When my grandmother died, my mom took me back. My father forced me to work for him, doing odd jobs for others to earn money so he can drink. He was also very abusive. After awhile, I left to escape from my problems at home and went to the School for the Deaf in Guantánamo City where I learned sign language and was fully able to communicate with others. Because I started late at the School for the Deaf, I never learned how to read or write.
When I finished the elementary grades, I returned to Baracoa and got through eighth grade in a regular school without an interpreter. I then worked at an Artisan workshop but it closed. I wanted to learn to be a craftsman so I could sell things I made and have a way to live more independently from my Dad. Since I did not have another place to live, I returned home and I was forced to work again. If I didn't work hard enough, my father hit me and threatened me by not giving me food. I argued with him because of that. He also took my belongings to sell so he can drink. He made me work cutting coconut tree branches to replace the thatch roofs that leaked, planting crops or carrying things like sacks of heavy materials or tomato boxes.

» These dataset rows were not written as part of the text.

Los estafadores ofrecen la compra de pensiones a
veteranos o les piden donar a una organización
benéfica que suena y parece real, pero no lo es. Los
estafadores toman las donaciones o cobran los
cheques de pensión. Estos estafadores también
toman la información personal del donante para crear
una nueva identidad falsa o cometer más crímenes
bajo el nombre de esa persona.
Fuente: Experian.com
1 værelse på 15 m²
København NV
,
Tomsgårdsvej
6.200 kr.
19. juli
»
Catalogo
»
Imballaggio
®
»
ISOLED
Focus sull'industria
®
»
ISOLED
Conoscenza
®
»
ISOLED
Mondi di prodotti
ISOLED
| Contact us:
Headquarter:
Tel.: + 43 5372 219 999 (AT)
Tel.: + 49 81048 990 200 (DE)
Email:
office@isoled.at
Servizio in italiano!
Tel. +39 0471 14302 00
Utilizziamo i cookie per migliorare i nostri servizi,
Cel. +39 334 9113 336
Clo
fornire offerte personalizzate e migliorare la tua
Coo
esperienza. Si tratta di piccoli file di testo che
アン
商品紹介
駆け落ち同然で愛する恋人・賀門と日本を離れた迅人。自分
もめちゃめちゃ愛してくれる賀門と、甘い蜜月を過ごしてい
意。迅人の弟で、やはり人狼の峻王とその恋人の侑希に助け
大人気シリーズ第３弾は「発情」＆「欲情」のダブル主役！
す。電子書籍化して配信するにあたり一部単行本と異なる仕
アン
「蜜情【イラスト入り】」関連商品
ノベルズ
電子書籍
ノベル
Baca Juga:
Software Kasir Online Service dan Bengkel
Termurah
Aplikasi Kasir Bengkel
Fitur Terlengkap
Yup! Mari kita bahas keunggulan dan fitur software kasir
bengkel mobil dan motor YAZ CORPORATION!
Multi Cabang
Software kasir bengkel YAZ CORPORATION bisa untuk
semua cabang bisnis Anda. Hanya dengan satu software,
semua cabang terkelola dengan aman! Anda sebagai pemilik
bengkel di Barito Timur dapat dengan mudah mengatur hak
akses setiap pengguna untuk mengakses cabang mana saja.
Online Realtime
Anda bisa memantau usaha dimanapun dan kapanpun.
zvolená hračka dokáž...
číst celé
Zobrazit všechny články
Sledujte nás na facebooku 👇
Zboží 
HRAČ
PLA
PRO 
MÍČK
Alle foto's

Since my dad does not want me in their house, my mom sneaks meals to me when my dad is drunk and not aware. My dad sees me as a means to benefit from, and treats me bad and doesn't care about me. I feel rejected and abandoned by him and my brother doesn't talk to me. Neither my father, mom nor brother work, just me, so there is very little income.

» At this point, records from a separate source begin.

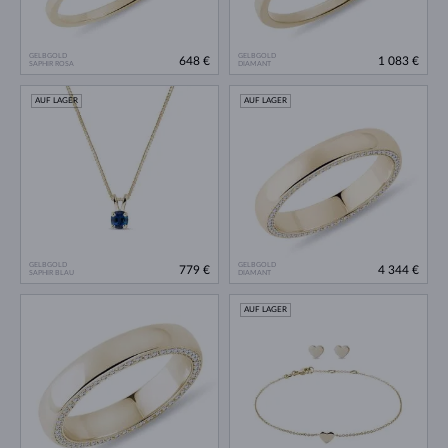
GELBGOLD
GELBGOLD
648 €
1 083 €
SAPHIR ROSA
DIAMANT
AUF LAGER
AUF LAGER
GELBGOLD
GELBGOLD
779 €
4 344 €
SAPHIR BLAU
DIAMANT
AUF LAGER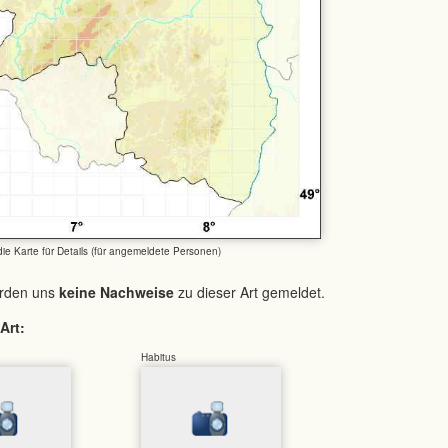
 die Karte für Details (für angemeldete Personen)
urden uns
keine Nachweise
zu dieser Art gemeldet.
Art:
Habitus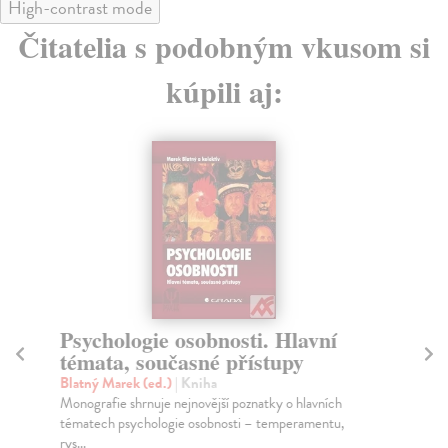
High-contrast mode
Čitatelia s podobným vkusom si
kúpili aj:
Psychologie osobnosti. Hlavní
Če
témata, současné přístupy
Ja
S p
Blatný Marek (ed.)
| Kniha
sam
Monografie shrnuje nejnovější poznatky o hlavních
rep
tématech psychologie osobnosti – temperamentu,
rys...
Za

The neighbors are nice to me and often call me to work to help with my situation. Communication at home is bad as nobody knows sign language and we communicate in gestures with a lot of misunderstandings. My neighbors communicate with me the same way.
Now that I am older, I am finding myself wanting to have a girlfriend who I hope to marry and have a family with. I have a crush on one of the hearing girls who is a neighbor but she has no interest in me because we cannot communicate with each other. Our home is a little bit outside Baracoa City, so I do not get a chance to meet with other deaf people who live there.
I met an interpreter in Baracoa who shared the gospel with me. I finally understood that my life and how I was living had to change. I accepted Jesus in my heart 8 years ago, and since then, my emotional state and attitude has changed for the better. I was able to stop the bad habits and things that were not helping me. I am trying to be a better person and I learned to let Jesus help me endure the problems I continue to have at home.
I still live at home, but I am better able to deal with my situation now that I am older and my father is unable to be as physically abusive as he used to be. The the Hurricane came through, our main house was completely destroyed, leaving us with a few smaller buildings that we were able to repair as much as we could and I sleep in one who the rest of my family stays in another. I would like to have a normal job as an artisan, have my own family and to rebuild my house. To be a good artisan, I need tools and materials.